▸ **Cosa fare**:
Sostituisci "chart" con "graph" in tutti i record e riscrivili lasciando invariato tutto il resto. Ometti le immagini.

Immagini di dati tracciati
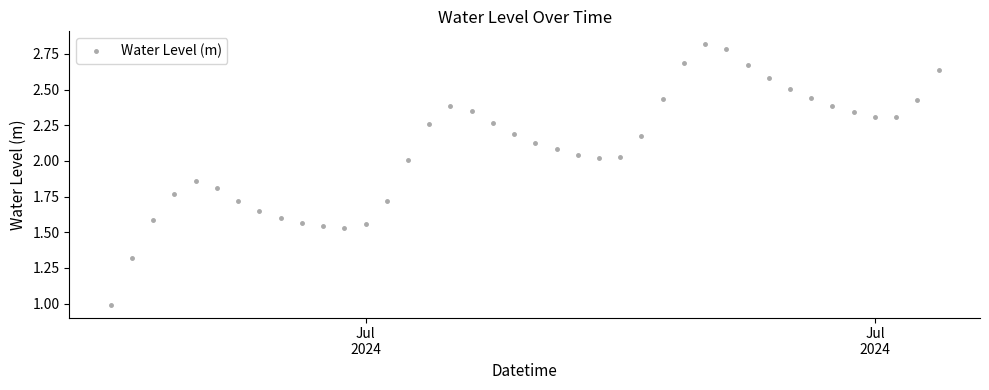

How many lines are shown in the chart?

1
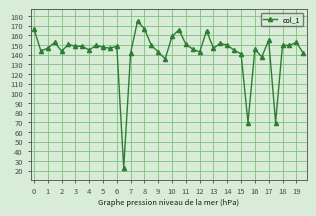

What is the minimum value shown in the chart?

23.0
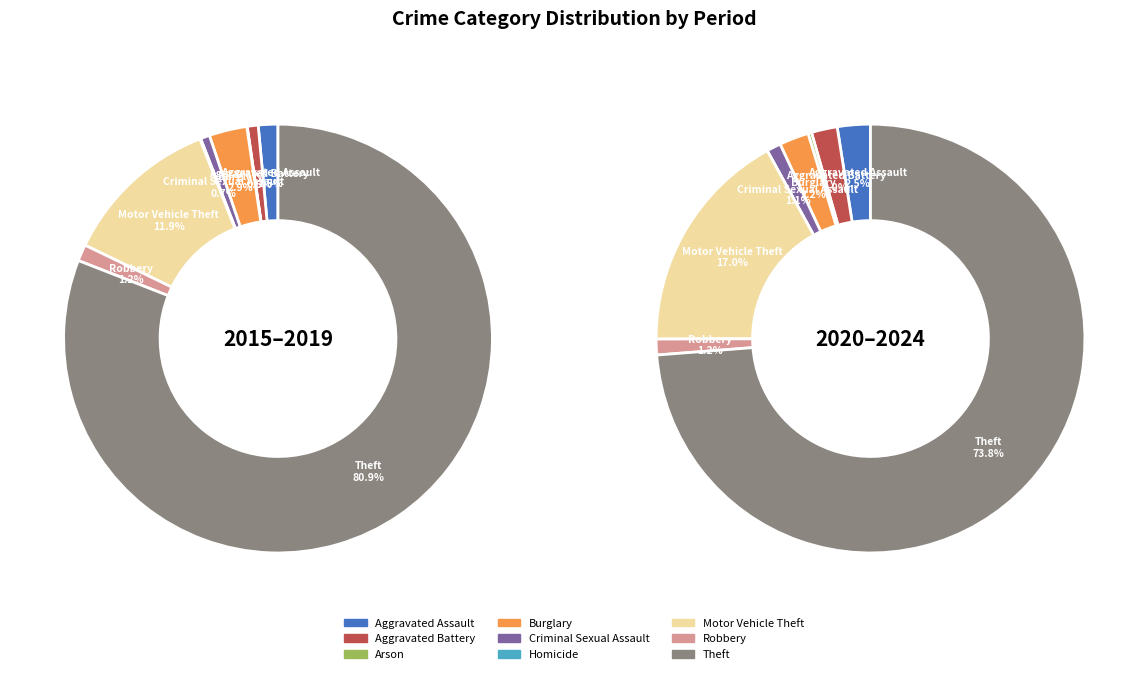

Does Theft represent more than half of the total?

Yes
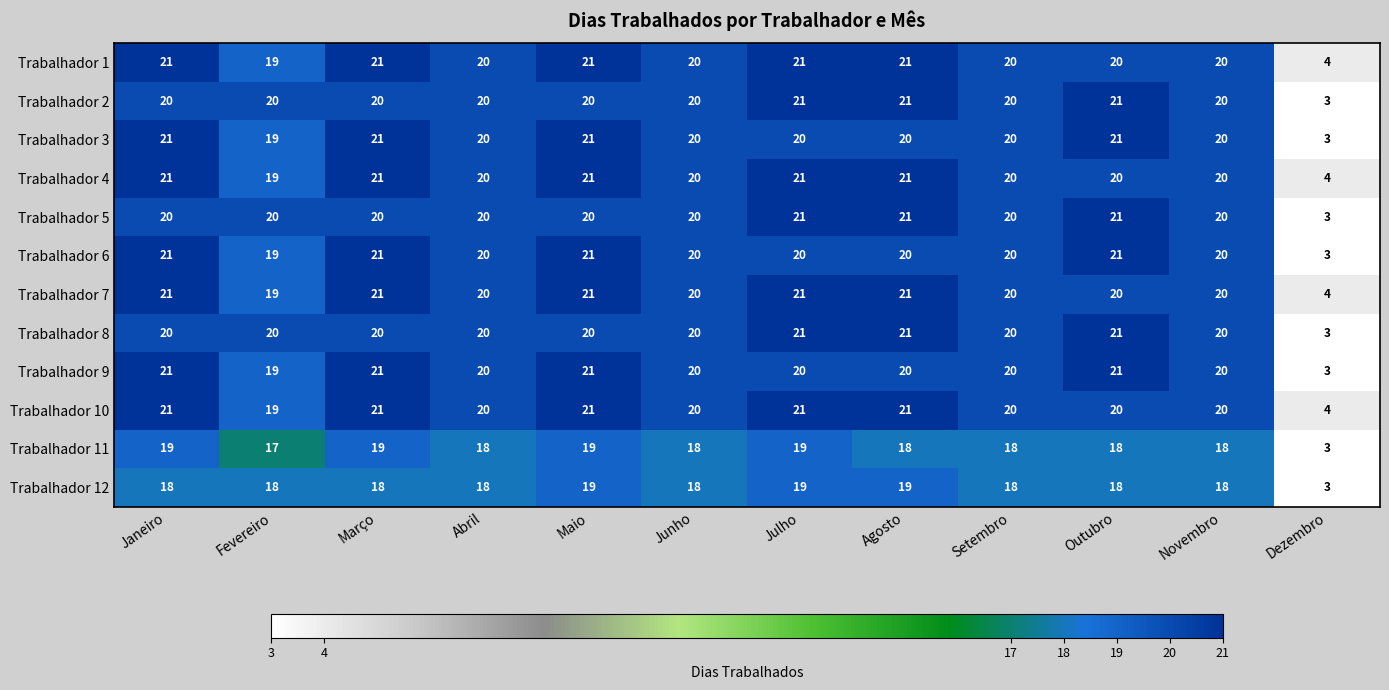

What is the difference between the second highest and minimum values in the Trabalhador 10 series?

17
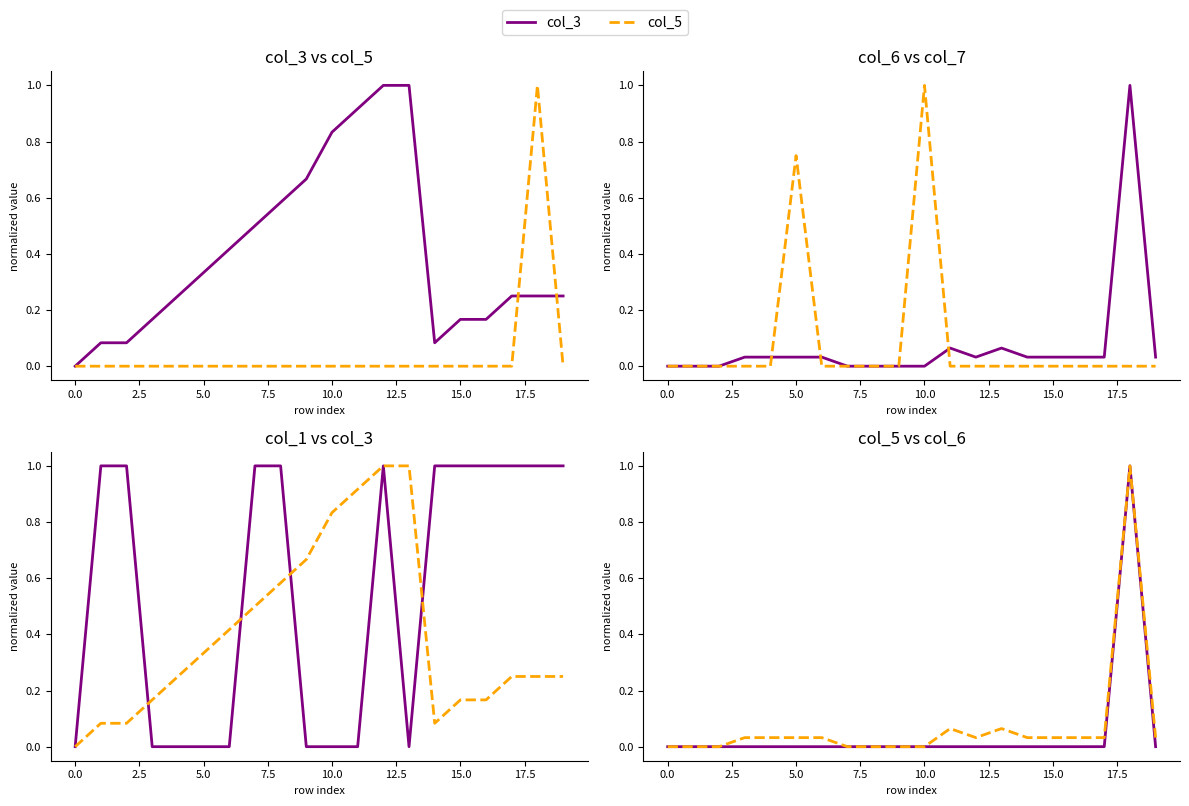

Rank the series at 13 from highest to lowest value.

col_3, col_6, col_5, col_7, col_1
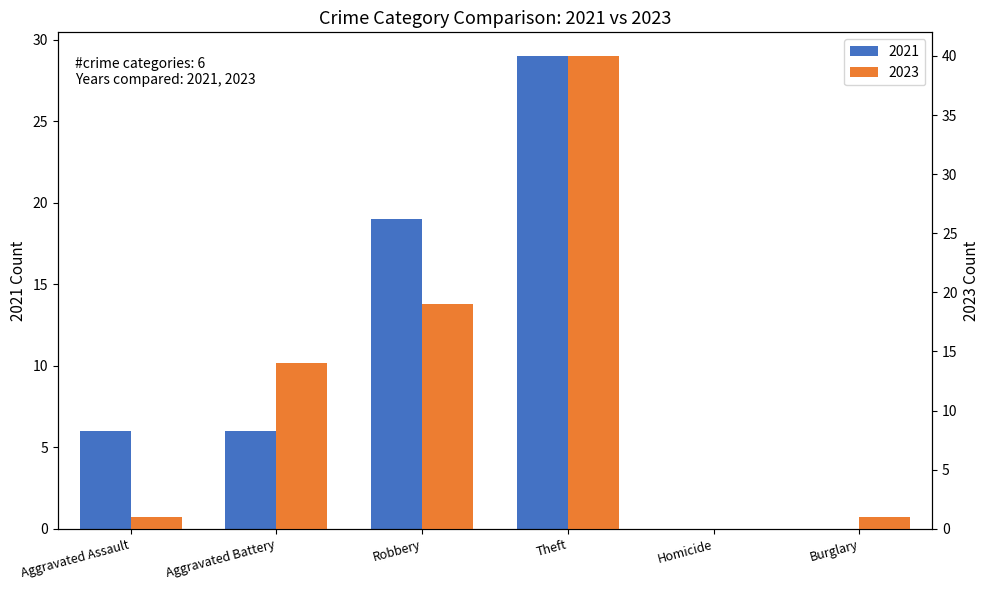

What is the total value across all series at Aggravated Battery?

20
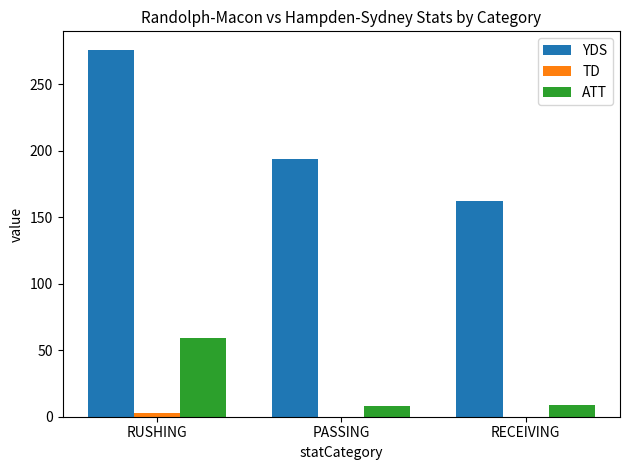

Is it true that TD equals 0 at RECEIVING?

True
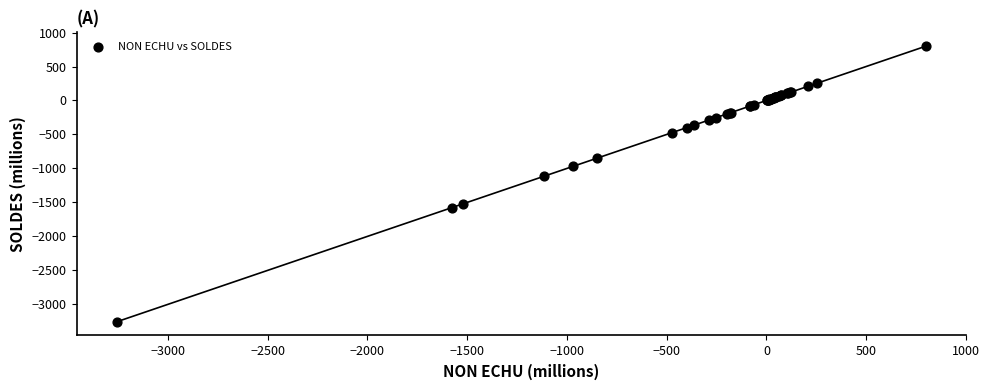

What Y value in the scatter plot is closest to -1227?

-1112.9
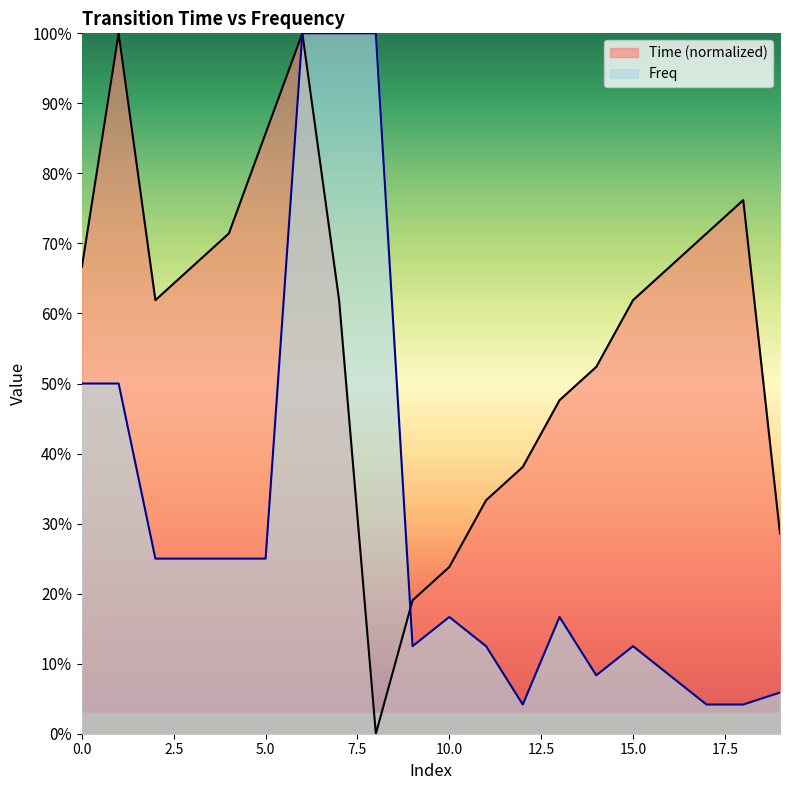

What is the spread (max minus min) of values at 2?

0.4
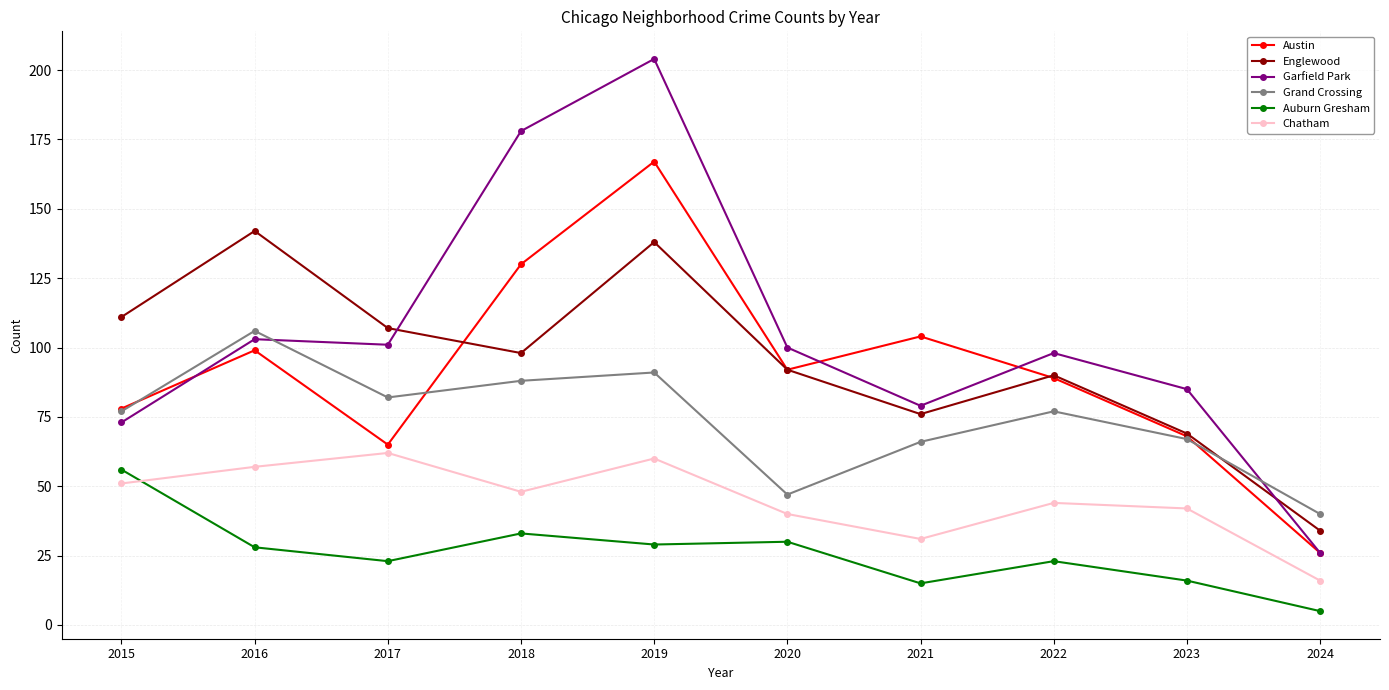

True or false: Garfield Park and Chatham intersect in this chart.

False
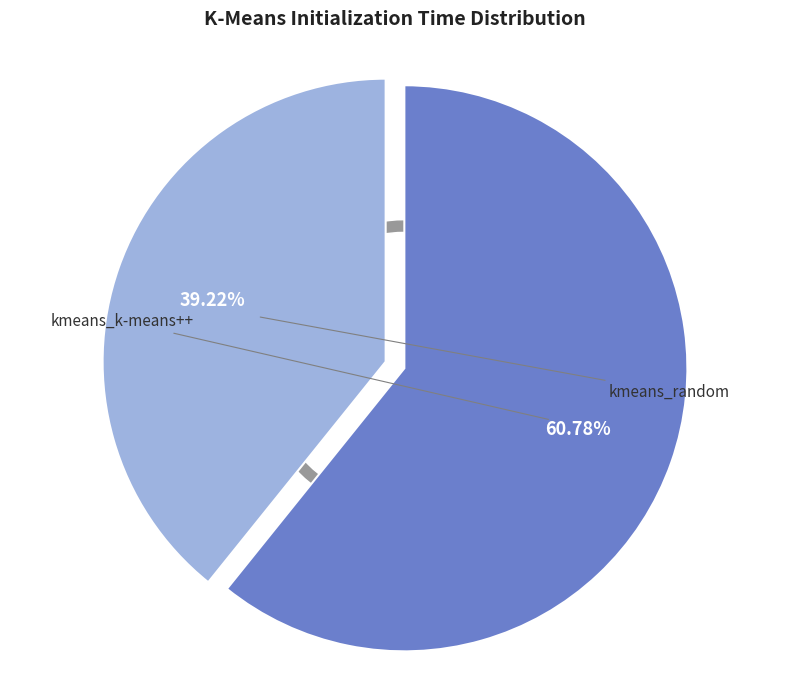

To the nearest percent, what portion does kmeans_k-means++ represent?

61%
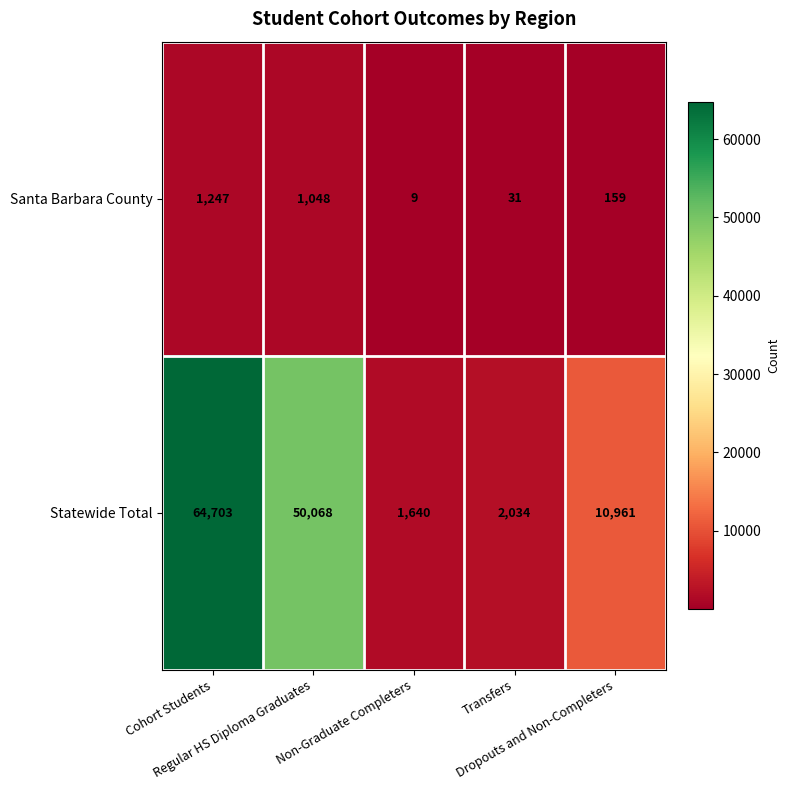

What is the smallest value displayed?

9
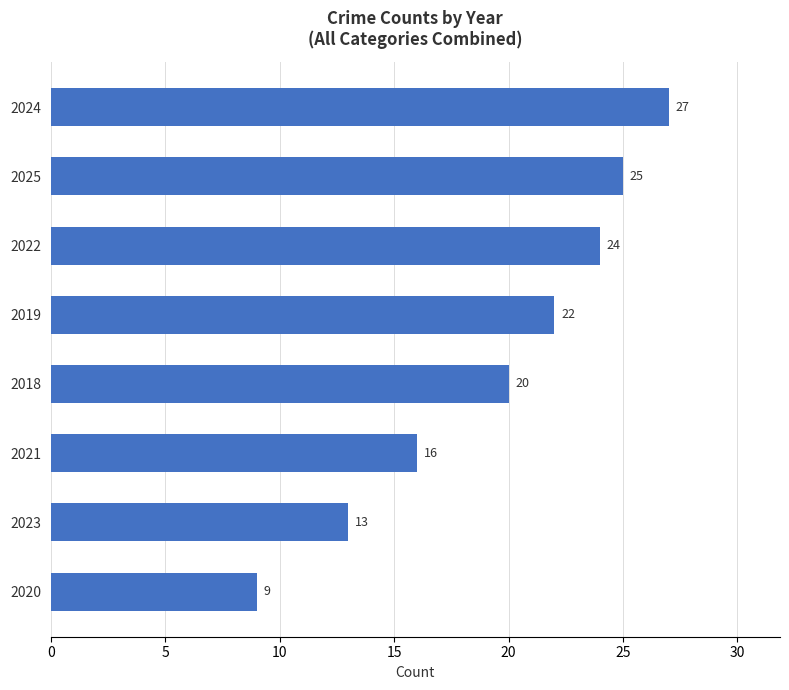

What value does the data have at 2021, to the nearest 10?

20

▸ **Risultato esercizio**:
How many lines are shown in the graph?

1

What is the minimum value shown in the graph?

23.0

Does Theft represent more than half of the total?

Yes

What is the difference between the second highest and minimum values in the Trabalhador 10 series?

17

Rank the series at 13 from highest to lowest value.

col_3, col_6, col_5, col_7, col_1

What is the total value across all series at Aggravated Battery?

20

Is it true that TD equals 0 at RECEIVING?

True

What Y value in the scatter plot is closest to -1227?

-1112.9

What is the spread (max minus min) of values at 2?

0.4

True or false: Garfield Park and Chatham intersect in this graph.

False

To the nearest percent, what portion does kmeans_k-means++ represent?

61%

What is the smallest value displayed?

9

What value does the data have at 2021, to the nearest 10?

20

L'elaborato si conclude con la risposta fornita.